Safely collecting data to estimate the number of Tor users

Sun Aug 29 11:17:35 UTC 2010

Hi,

Steven J. Murdoch wrote:
> Another thing to do is to shrink the hash size. If we assume that
> there are going to be, say, no more than 1 million distinct IP
> addresses, we could use a 40 bit hash with only a small number of
> collisions (due to the Birthday Paradox). However, someone who tries
> to reverse the full 32 bit IPv4 space will get many collisions.

with a 40 bit hash, the vast majority of 2^32 IP addresses will not
collide with any other IP address, despite the birthday paradox. So this
would not really be a significant additional level of protection. It
would make a difference only for the small fraction of the IP addresses
that actually do collide.

However, you don't need that many bits anyway, as collisions are not a
big issue when your goal is to only count how many different addresses
you have seen. If you proceed as you suggested, you can, as detailed
below, do well with a 21-bit hash. With additional tweaks, you can
further reduce that to 12-bit hash values.

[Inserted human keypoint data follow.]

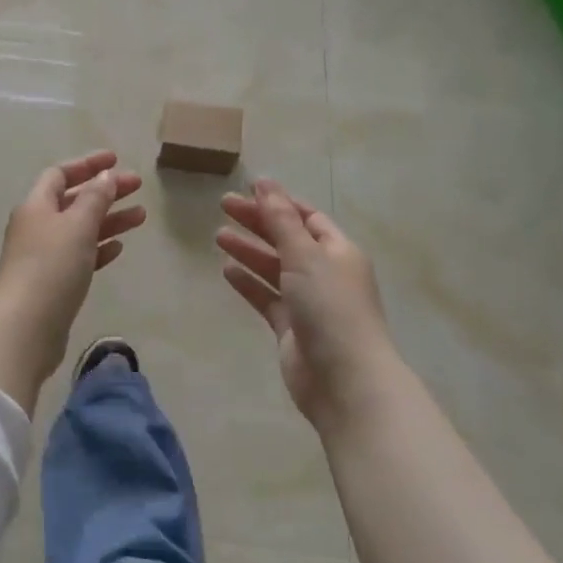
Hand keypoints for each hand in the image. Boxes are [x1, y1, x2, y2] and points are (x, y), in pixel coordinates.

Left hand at [0, 151, 146, 409]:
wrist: (26, 327)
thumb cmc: (51, 267)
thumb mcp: (78, 225)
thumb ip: (95, 198)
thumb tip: (105, 175)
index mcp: (36, 205)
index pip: (60, 173)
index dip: (87, 164)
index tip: (115, 160)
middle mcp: (36, 226)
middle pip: (73, 200)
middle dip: (105, 192)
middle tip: (138, 187)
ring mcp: (43, 256)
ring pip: (80, 229)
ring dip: (108, 220)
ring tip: (141, 217)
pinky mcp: (52, 283)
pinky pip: (78, 256)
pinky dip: (98, 248)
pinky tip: (118, 248)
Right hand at [217, 180, 394, 428]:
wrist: (344, 380)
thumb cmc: (330, 307)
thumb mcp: (305, 255)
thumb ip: (281, 220)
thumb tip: (265, 182)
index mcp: (338, 251)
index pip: (308, 217)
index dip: (280, 202)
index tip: (248, 189)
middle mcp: (325, 273)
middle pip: (288, 239)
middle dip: (258, 222)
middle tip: (223, 206)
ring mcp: (308, 302)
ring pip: (274, 268)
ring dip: (250, 251)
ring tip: (218, 236)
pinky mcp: (291, 328)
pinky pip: (267, 297)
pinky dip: (249, 283)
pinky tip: (226, 270)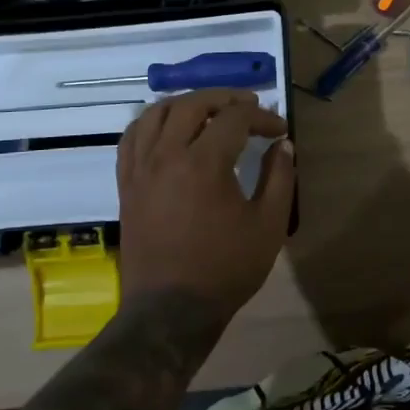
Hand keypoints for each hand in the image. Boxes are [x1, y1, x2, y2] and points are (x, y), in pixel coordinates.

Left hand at [116, 89, 294, 318]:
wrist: (170, 311)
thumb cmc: (225, 269)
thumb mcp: (268, 226)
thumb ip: (279, 178)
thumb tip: (283, 145)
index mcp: (204, 164)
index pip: (234, 118)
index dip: (261, 117)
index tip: (279, 130)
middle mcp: (166, 156)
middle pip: (192, 104)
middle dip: (224, 98)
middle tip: (248, 105)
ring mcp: (140, 169)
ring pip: (156, 113)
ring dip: (185, 103)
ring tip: (208, 110)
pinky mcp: (126, 185)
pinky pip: (132, 138)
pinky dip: (151, 122)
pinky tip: (167, 129)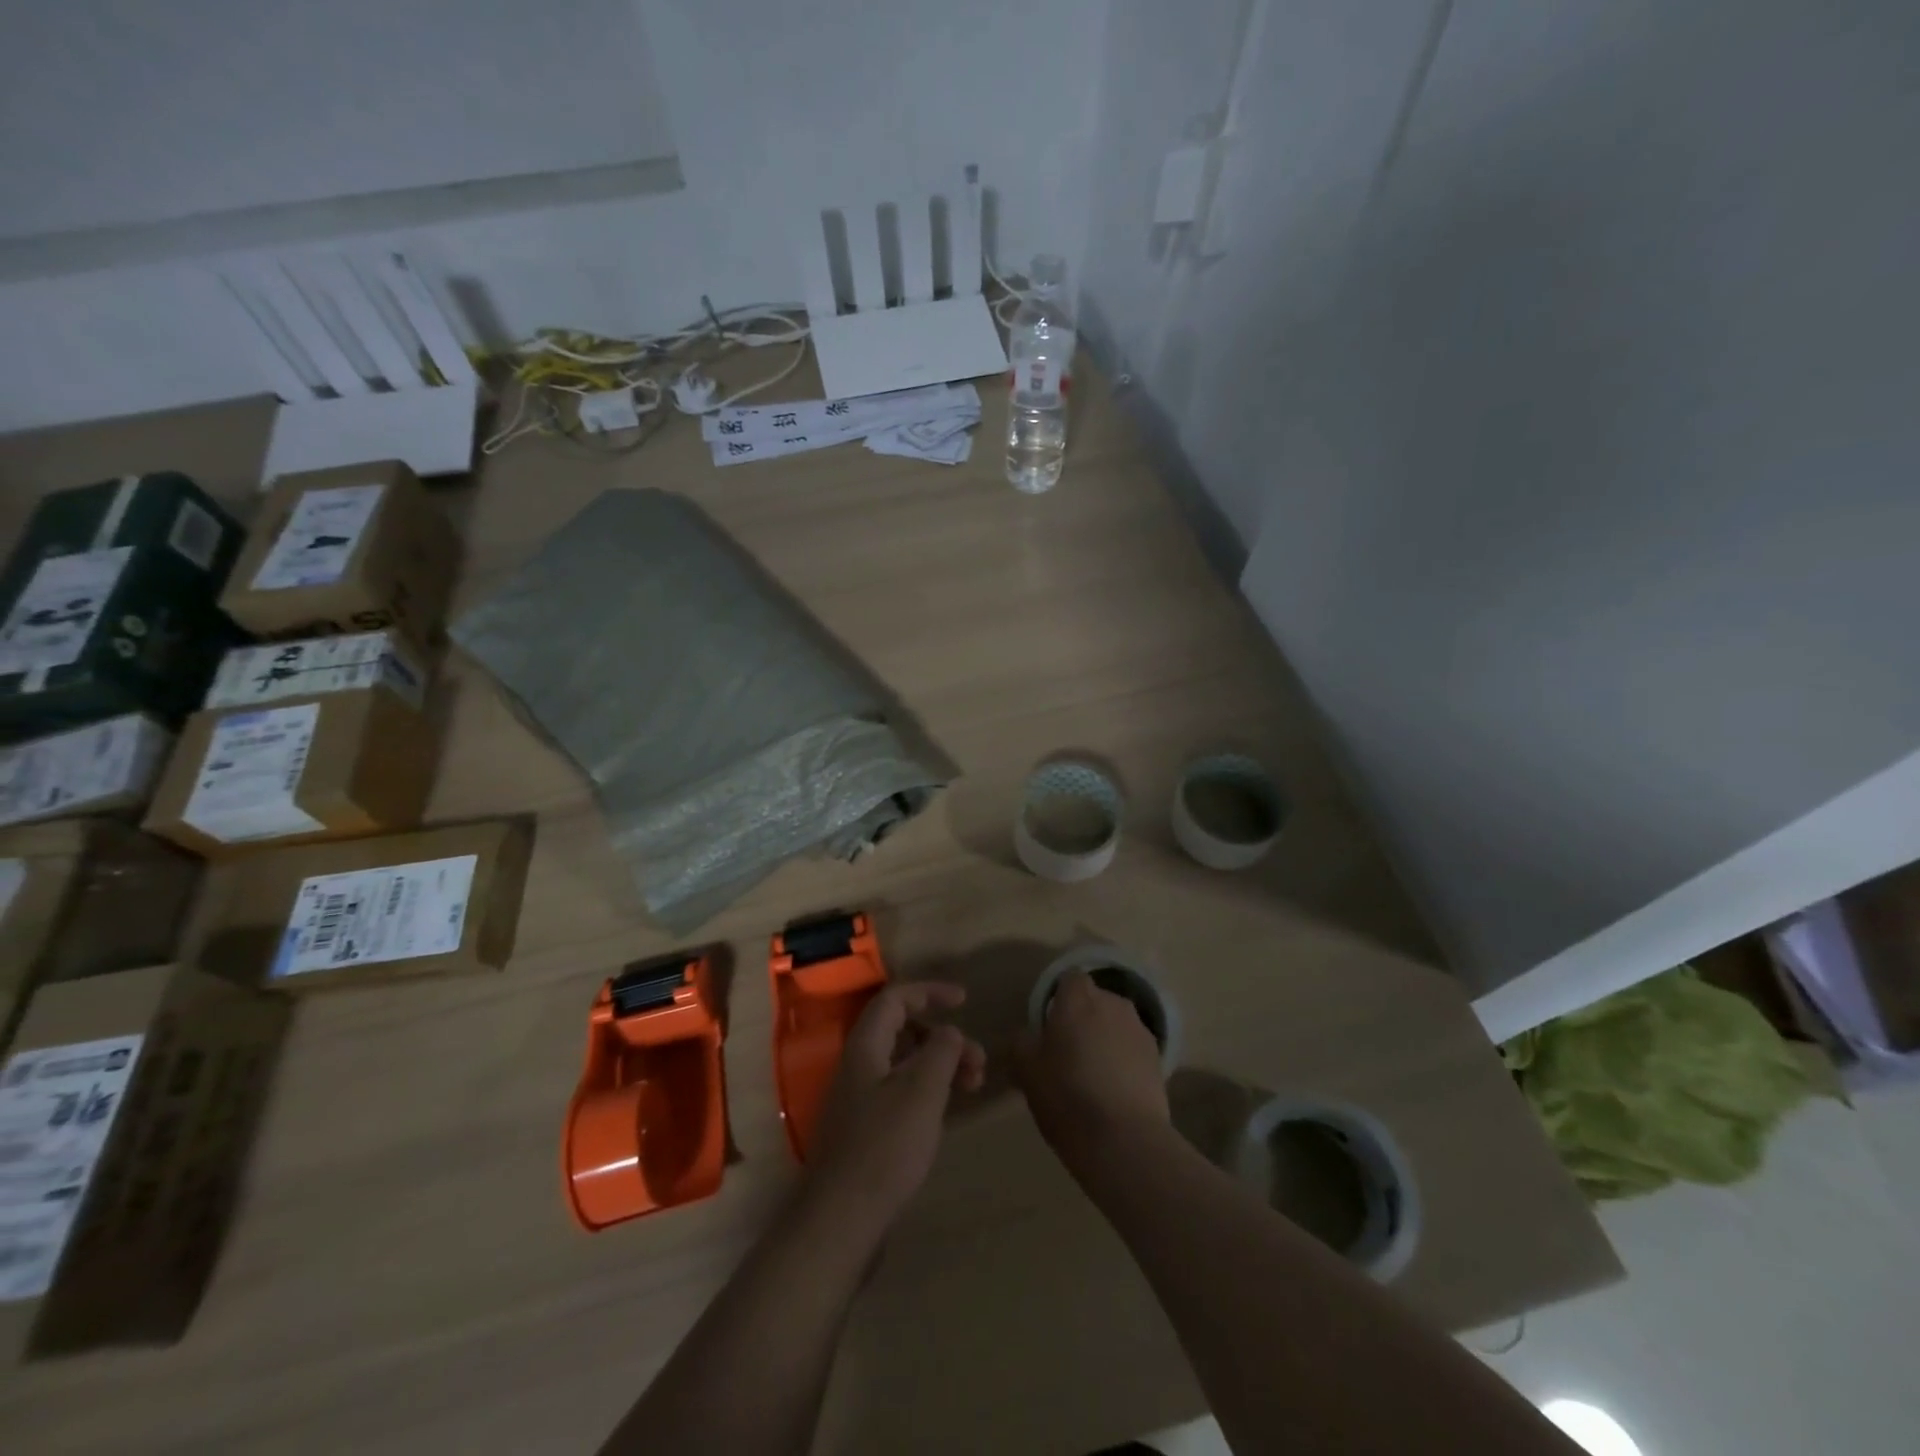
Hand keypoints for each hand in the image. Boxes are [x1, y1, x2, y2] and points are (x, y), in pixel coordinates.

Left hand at [806, 982, 986, 1238]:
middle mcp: (860, 1065)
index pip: (896, 998)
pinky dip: (930, 1090)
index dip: (930, 992)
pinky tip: (948, 1109)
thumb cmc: (885, 1147)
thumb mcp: (922, 1091)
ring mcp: (861, 1098)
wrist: (842, 1220)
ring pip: (906, 1063)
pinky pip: (903, 1091)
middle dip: (944, 1036)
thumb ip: (941, 1052)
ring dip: (941, 1065)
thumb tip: (950, 1032)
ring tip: (974, 1085)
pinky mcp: (868, 1129)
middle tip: (978, 1059)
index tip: (964, 1001)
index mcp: (866, 1046)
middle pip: (903, 1030)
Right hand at [1014, 971, 1169, 1172]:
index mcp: (1078, 998)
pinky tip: (1114, 1090)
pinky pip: (1133, 1048)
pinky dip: (1124, 1060)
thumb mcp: (1026, 1069)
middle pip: (1095, 1000)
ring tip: (1093, 1074)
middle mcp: (1113, 1003)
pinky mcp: (1159, 1058)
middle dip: (1083, 1018)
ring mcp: (1140, 1029)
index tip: (1050, 1025)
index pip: (1069, 979)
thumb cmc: (1066, 1095)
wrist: (1123, 1139)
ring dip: (1105, 1038)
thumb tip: (1031, 1034)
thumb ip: (1024, 1041)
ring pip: (1116, 1024)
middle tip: (1068, 1052)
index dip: (1059, 998)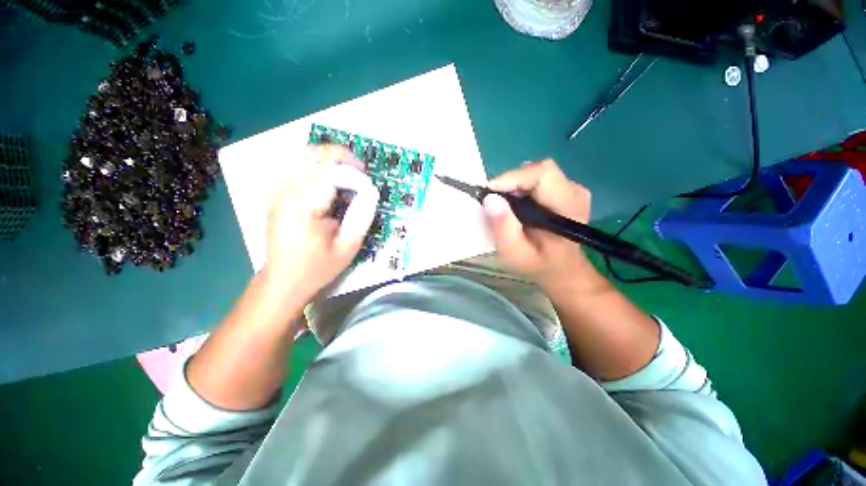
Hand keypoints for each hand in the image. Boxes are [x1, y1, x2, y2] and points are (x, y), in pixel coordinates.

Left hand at [264, 145, 378, 301]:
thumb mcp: (347, 247)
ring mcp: (277, 191)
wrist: (283, 279)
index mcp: (302, 206)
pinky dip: (317, 167)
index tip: (367, 184)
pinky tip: (330, 182)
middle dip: (340, 156)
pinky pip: (297, 166)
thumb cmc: (316, 267)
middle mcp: (285, 192)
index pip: (329, 171)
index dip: (353, 172)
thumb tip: (370, 193)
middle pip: (312, 154)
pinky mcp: (277, 194)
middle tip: (359, 171)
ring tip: (347, 174)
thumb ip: (361, 217)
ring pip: (303, 156)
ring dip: (329, 160)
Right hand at [483, 159, 595, 287]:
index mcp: (567, 207)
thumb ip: (503, 228)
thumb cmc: (538, 264)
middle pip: (536, 170)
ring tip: (505, 208)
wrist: (561, 269)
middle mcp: (574, 191)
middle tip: (494, 204)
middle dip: (510, 183)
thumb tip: (490, 199)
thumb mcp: (515, 253)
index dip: (512, 178)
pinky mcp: (564, 189)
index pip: (542, 173)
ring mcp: (572, 188)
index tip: (490, 193)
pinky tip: (517, 207)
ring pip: (535, 173)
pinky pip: (537, 179)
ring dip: (514, 187)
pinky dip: (521, 189)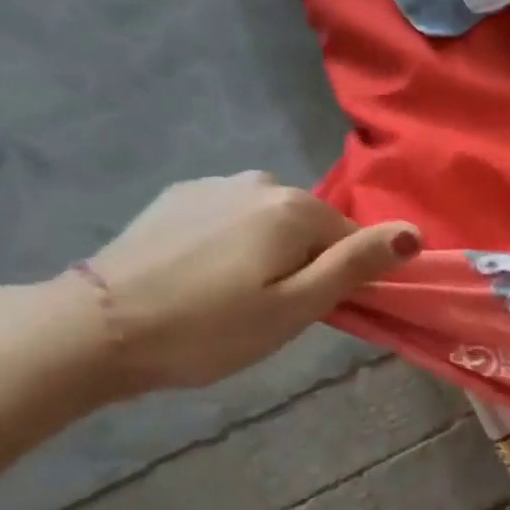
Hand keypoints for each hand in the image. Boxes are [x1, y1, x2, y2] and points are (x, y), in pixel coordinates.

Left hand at [80, 174, 419, 394]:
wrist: (96, 327)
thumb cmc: (209, 328)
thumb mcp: (295, 307)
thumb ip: (356, 264)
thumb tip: (413, 232)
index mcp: (295, 208)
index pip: (350, 237)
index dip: (340, 277)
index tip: (308, 312)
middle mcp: (260, 180)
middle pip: (308, 225)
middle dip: (302, 261)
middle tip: (267, 312)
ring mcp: (214, 183)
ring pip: (267, 219)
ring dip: (265, 250)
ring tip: (229, 295)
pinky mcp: (178, 196)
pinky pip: (228, 216)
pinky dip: (229, 241)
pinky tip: (198, 274)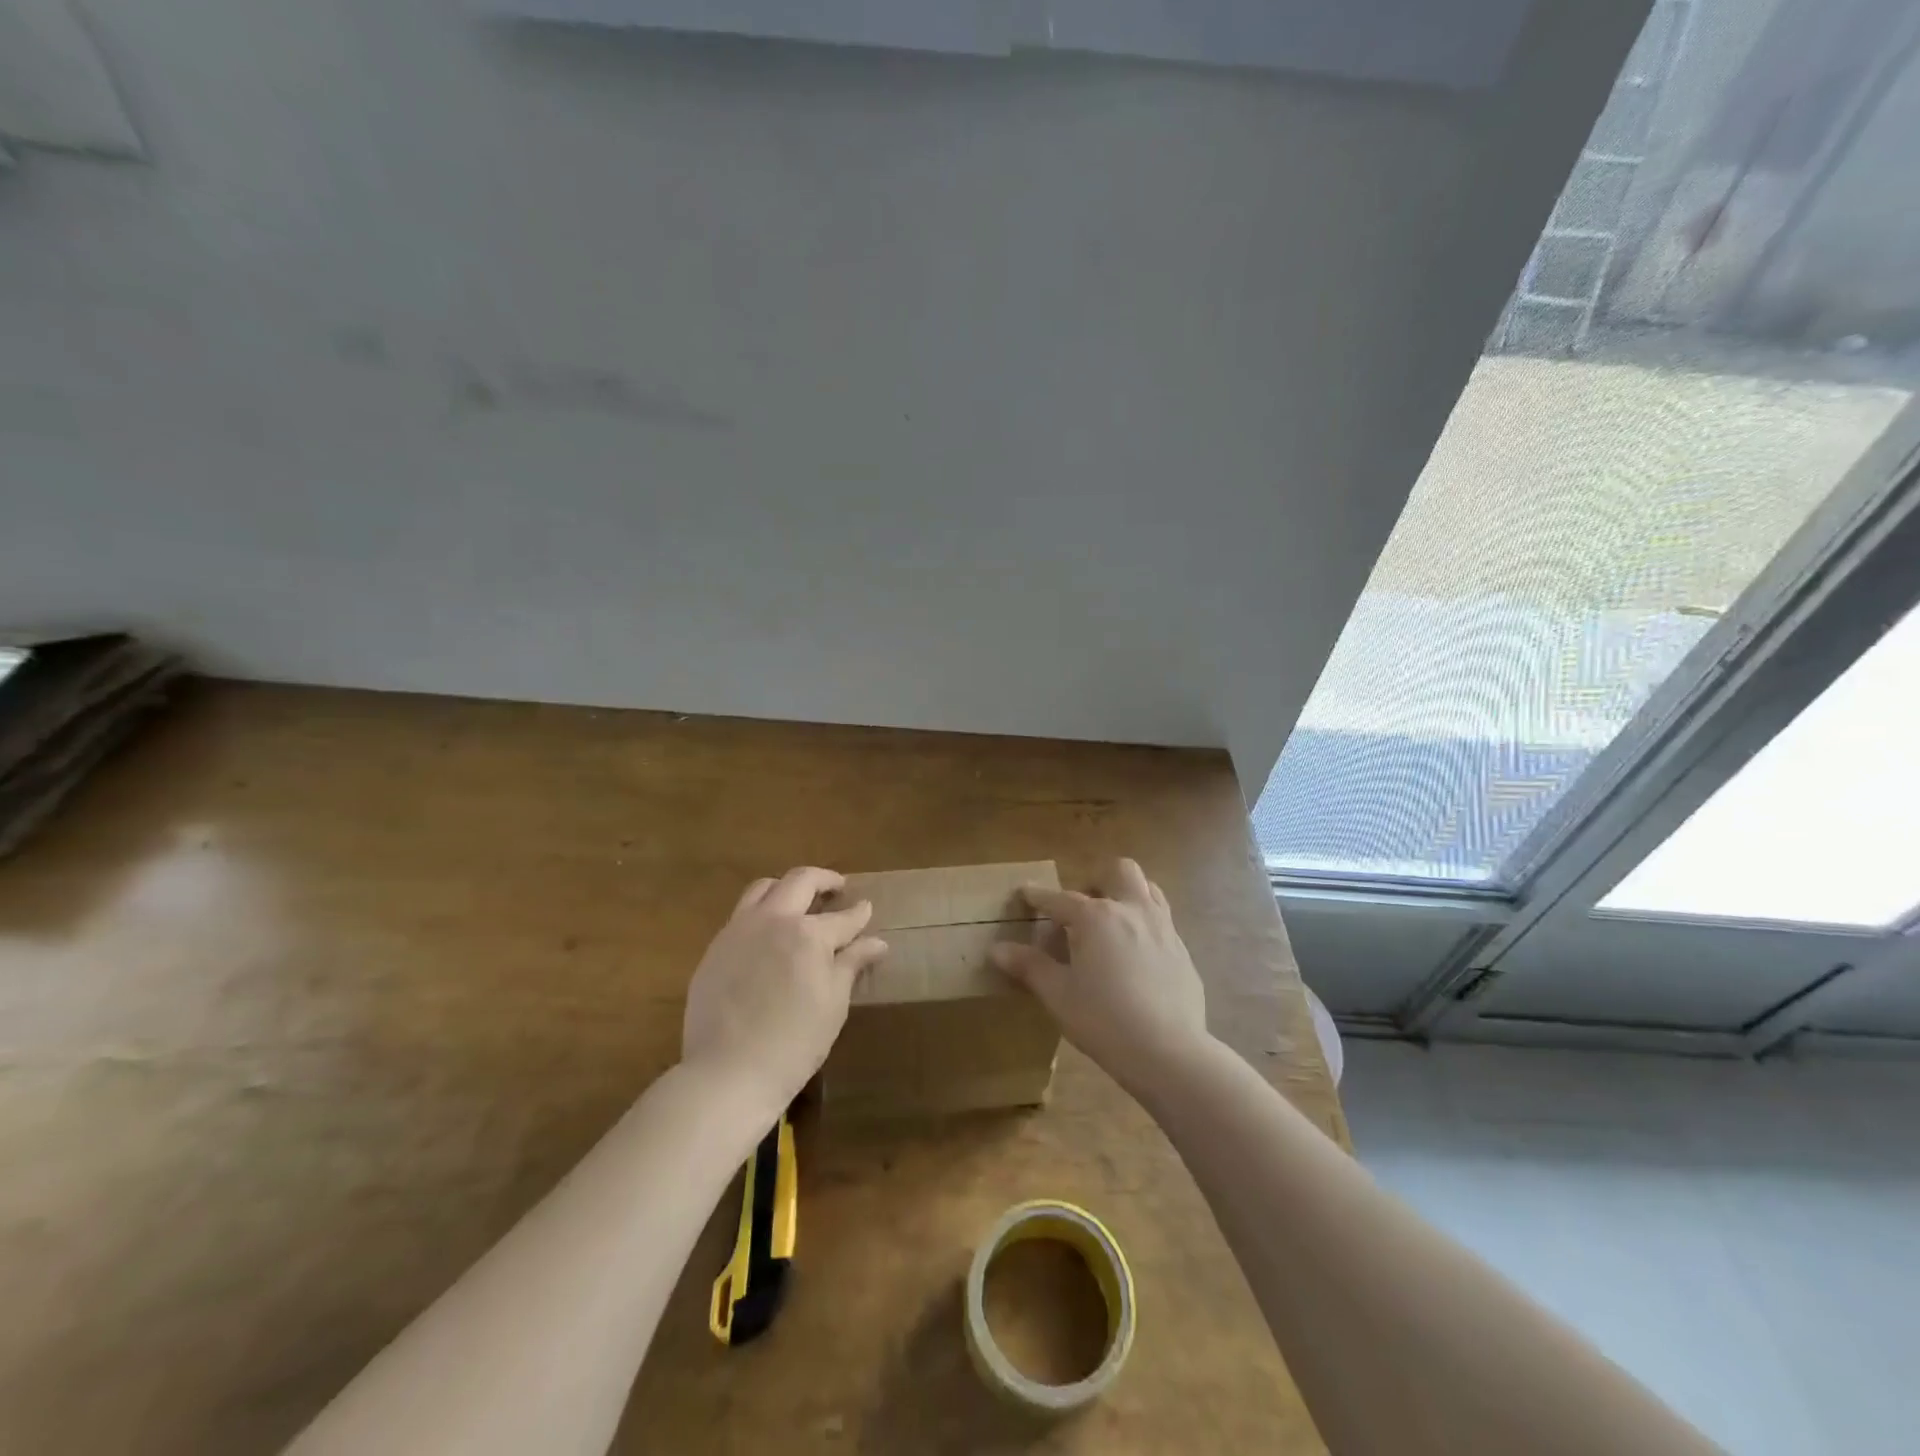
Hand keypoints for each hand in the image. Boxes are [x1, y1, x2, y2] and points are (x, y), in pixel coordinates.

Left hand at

If n distinct IP addresses have occurred and you use m-bit hash values,
any given one of the 2^m possible hash values will have been recorded at
least once with probability

  1 - (1 - 1/(2^m))^n

You would thus expect that

  2^m * ( 1 - (1 - 1/(2^m))^n )

different hash values have been recorded. This can be approximated (by
a Poisson approximation) by

  2^m * ( 1 - e^(-n/(2^m)) )

If, after a measurement period, you have seen Z different hash values in
your logs, you can invert that formula:

      Z = 2^m * ( 1 - e^(-n/(2^m)) )
 <=>  e^(-n/(2^m)) = 1 - Z / (2^m)
 <=>  -n/(2^m) = ln(1 - Z / (2^m))
 <=>  n = - 2^m * ln(1 - Z / (2^m))

By using the above formula (known as "hit counting"), you can obtain a
very good estimate for the number n of different IP addresses with much
smaller hashes than 40 bits.

In general, this approach works well as long as less than half of the
possible hash values have occurred. To be on the safe side, I'd reduce
that further to, say, one third. If you assume that there are no more
than one million distinct IP addresses, a 21-bit hash should be
perfectly fine to get a very good idea of the number of Tor users. Use
22 or 23 bits to reduce the estimation error further if you want.

That, though, is still suboptimal. If you use a non-uniform hash, you
can do even better. If you replace the uniform hash function by a
specific non-uniform one (yes, along the lines of FM sketches again),
you could get estimates for the number of distinct IP addresses with a
standard error of 0.05 by using only 4096 different hash values for the
IP addresses, i.e., with a non-uniform 12-bit hash function. Such a hash
function is very easy to construct starting from any arbitrary uniform
"standard" hash. I'm happy to provide more details (and code) if you
want.

Best regards

Björn